About this exercise - Copy out the records, starting at the line that contains "At how many" and continuing through the end of the records, both ends included, and leave the pictures out of your copy.
===== Available records =====
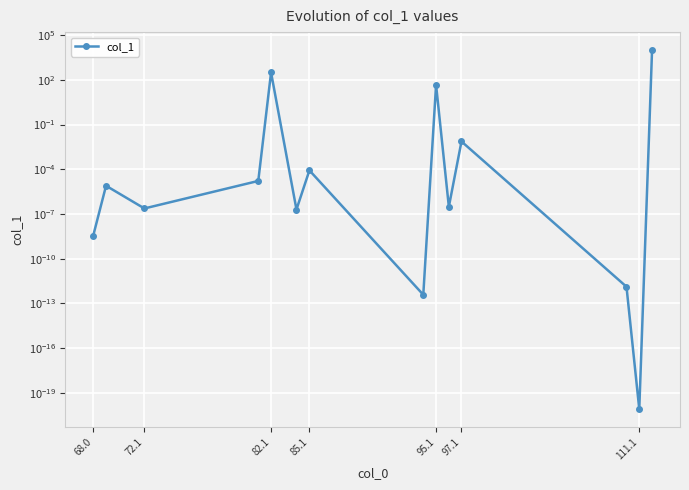

True or false: there are more than 0 points higher than both neighbors.

True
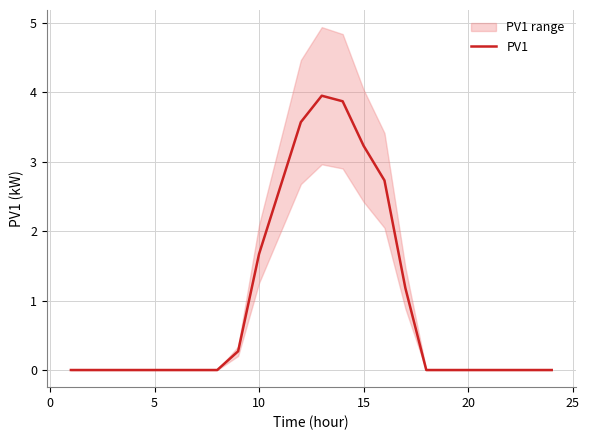

Reading left to right, transcribe all the data shown in this chart.

0.0	0.0	0.0	0.0	0.0	0.0	0.0	0.0	0.3	1.7	2.6	3.6	4.0	3.9	3.2	2.7	1.2	0.0	0.0	0.0	0.0	0.0	0.0	0.0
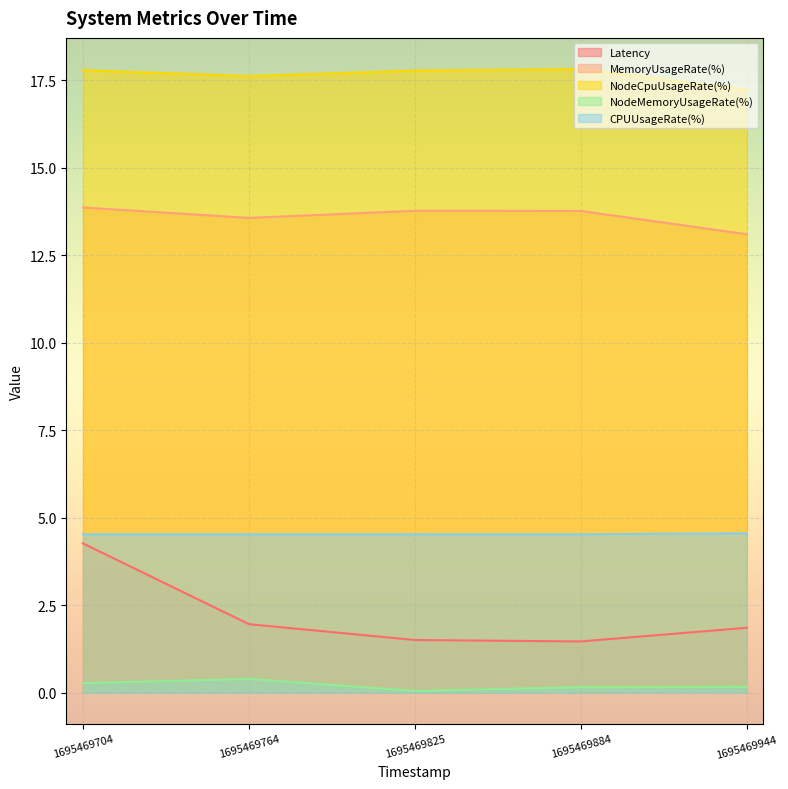

At how many categories does at least one series exceed 10?

5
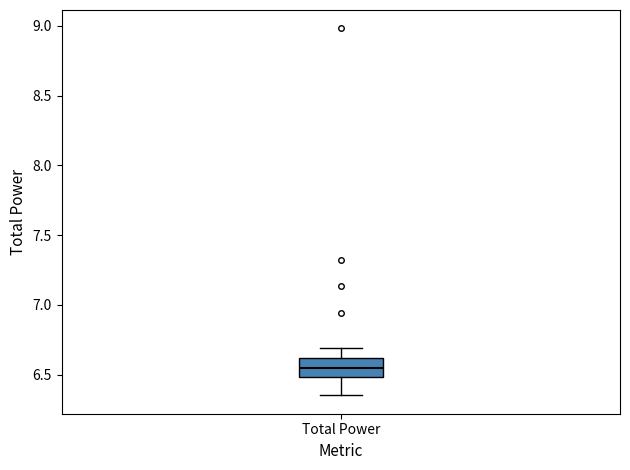

Read this box plot against the y-axis: the position of the median line, the range covered by the box, and the ends of both whiskers. The values are not printed on the chart, so give them approximately, as read against the axis.

median 6.55, box 6.50 to 6.60, whiskers 6.35 to 6.70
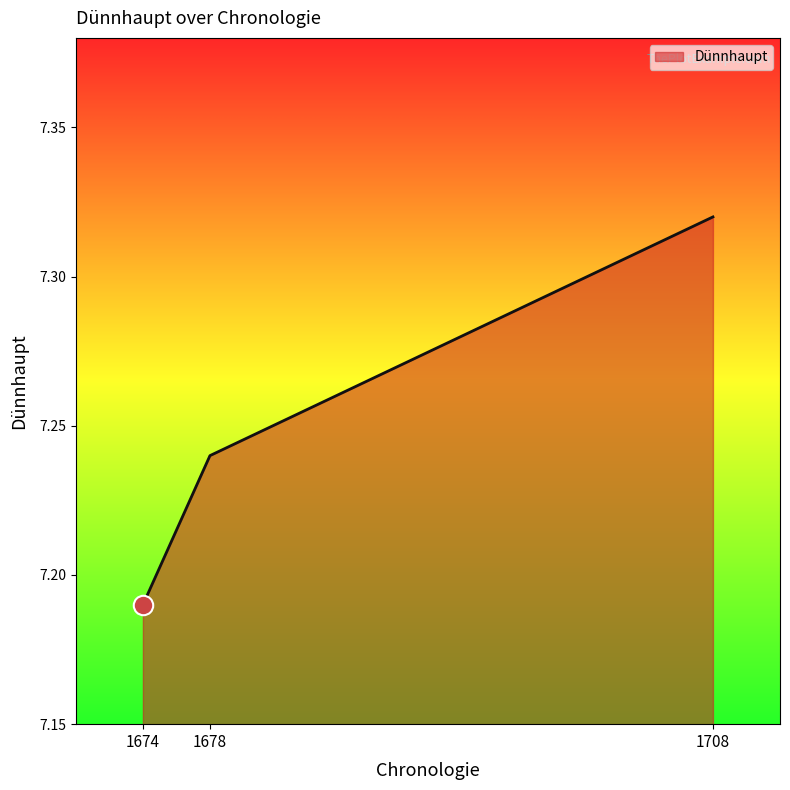

What is the ratio of the value at 1708 to the value at 1674?

1.0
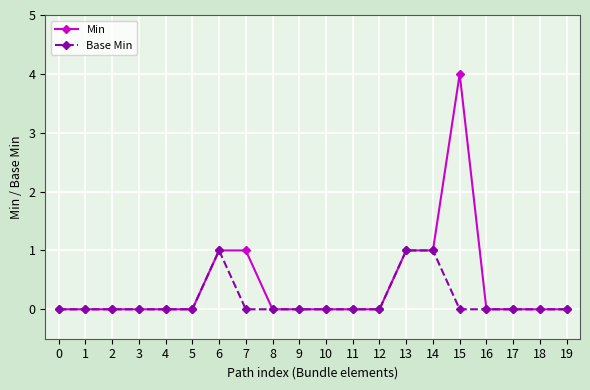

Is it true that Min equals -3 at 19?

False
=====
Answer space -
At how many categories does at least one series exceed 10?

5

Read this box plot against the y-axis: the position of the median line, the range covered by the box, and the ends of both whiskers. The values are not printed on the chart, so give them approximately, as read against the axis.

median 6.55, box 6.50 to 6.60, whiskers 6.35 to 6.70

What is the ratio of the value at 1708 to the value at 1674?

1.0

Is it true that Min equals -3 at 19?

False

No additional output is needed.